Although crime statistics often paint a less dramatic picture than public perception would suggest, femicide, it appears, is not declining. Belleman and Halsema came with this message on Sunday 3 November, along with the observation that the Netherlands—contrary to its own self-congratulatory image—has “a flawed history of emancipation.” Halsema further noted that attitudes toward sexuality have been changing in recent years, and “not necessarily for the better.” The domination and subjugation of women, she warned, is becoming more socially acceptable—something to be deeply concerned about. Again, we see a striking discrepancy between image and reality: the belief that “the Netherlands has always done so well” versus the facts. As Halsema pointed out, it was only in the mid-1970s that marital rape was made a criminal offense in the Netherlands.

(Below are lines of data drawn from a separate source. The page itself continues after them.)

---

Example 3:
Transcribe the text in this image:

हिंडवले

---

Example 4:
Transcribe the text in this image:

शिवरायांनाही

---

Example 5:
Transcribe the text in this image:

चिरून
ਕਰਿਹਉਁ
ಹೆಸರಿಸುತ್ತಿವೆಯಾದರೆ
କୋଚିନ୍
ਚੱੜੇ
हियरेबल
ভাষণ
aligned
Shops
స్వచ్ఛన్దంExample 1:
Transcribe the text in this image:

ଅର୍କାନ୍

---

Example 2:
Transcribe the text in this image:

While writing the essays for my forthcoming book on the art of the 1960s in the Netherlands, two questions lingered constantly above my screen: How did women’s emancipation fare within the particular ‘bubble’ that is my focus—namely, the visual arts in the Netherlands? And what, in that era, did “sexual liberation” actually mean? From my background as an art historian and semiotician, I take the facts seriously, but also the perception. The fact that the two are not always consistent with each other interests me less than the two pieces of signification and knowledge production themselves and their dialectic.

Miguel-Ángel Cárdenas,  Blue lovers (1965), Panel, PVC, objects, 72.1 x 115.3 x 13.3 cm

Photo: Pierre Le Hors. 

To give a simple example: the overly rosy image of sexual freedom in the Netherlands had a significant impact on the influx of homosexual (and activist) artists during the 1960s and 1970s—and consequently, on the art sector itself, to this day. When asked about their view of the Netherlands and their personal experience, ‘migrant art workers’ typically offered a very positive account. That perception has not changed much since. Most of them remained in the country, though economic reasons played a role as well.

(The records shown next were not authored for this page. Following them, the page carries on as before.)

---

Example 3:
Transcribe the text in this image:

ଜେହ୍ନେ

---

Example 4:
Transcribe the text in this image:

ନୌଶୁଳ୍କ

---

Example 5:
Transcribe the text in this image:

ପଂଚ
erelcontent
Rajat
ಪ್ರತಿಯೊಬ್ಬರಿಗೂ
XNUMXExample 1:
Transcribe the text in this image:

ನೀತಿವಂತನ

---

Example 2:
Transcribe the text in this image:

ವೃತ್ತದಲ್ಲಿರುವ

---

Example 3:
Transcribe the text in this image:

In several essays, I refer to certain ‘facts’. Hitweek, for instance, functioned as a kind of proto–social media platform, long before the term existed— it offered its young readers plenty of opportunity to contribute to the magazine, also in matters of sexuality. Or the Wet Dream Film Festival (1970 and 1971), which was groundbreaking as the world’s first film festival devoted to pornographic, erotic, and underground cinema. It inspired similar festivals in San Francisco and New York shortly thereafter. Wet Dream was more than a film festival—it was a performance of sexual freedom as well. Within the confines of the club—membership being an official requirement—sexual interaction among participants was both real and theatricalized, framed in time and place as a kind of living showcase of liberation – referred to as a bacchanal.

Both representation and lived experience emerge vividly from the sources I consulted, mostly written by women, which was exceptional compared to other areas of art. It is clear, however, that with the hindsight of today, participants’ memories may have evolved.

In the realm of visual art in the more restricted sense, Sweden preceded the Netherlands. In 1968 and 1969, the first international exhibitions of erotic art were held there featuring two Dutch participants, Ferdi and Shinkichi Tajiri. However, the Hague Gallery OREZ, incidentally, had hosted earlier in the 1960s a couple of smaller exhibitions under the title Facets of Contemporary Eroticism with a prominent place for Yayoi Kusama (Miguel-Ángel Cárdenas exhibited here also; see illustration). Such a prominent place for a female artist in a mixed exhibition was exceptional in those years, and even when a female artist was exhibited in a leading gallery or museum, it was usually foreign women. Although many Dutch women artists in the 1960s built successful careers, receiving major commissions and invitations to international textile exhibitions for example, it was still rare for a woman to exhibit alongside her male peers.

There was, in the 1960s, still a long road ahead. That road began just before the decade’s end with the founding of Man Vrouw Maatschappij followed by Dolle Mina, and for women artists it gained real momentum only with the establishment of the Stichting Vrouwen en Beeldende Kunst (Foundation for Women and the Visual Arts, SVBK) in 1977, as well as the appointments of several female museum directors—Carry van Lakerveld in 1974, Josien de Bruyn Kops in 1976, and Liesbeth Brandt Corstius in 1982.

In the decades that followed, the optimistic image of a fully emancipated Netherlands was given time to mature. It was only during the second decade of this century, that I began to notice the change Halsema is referring to.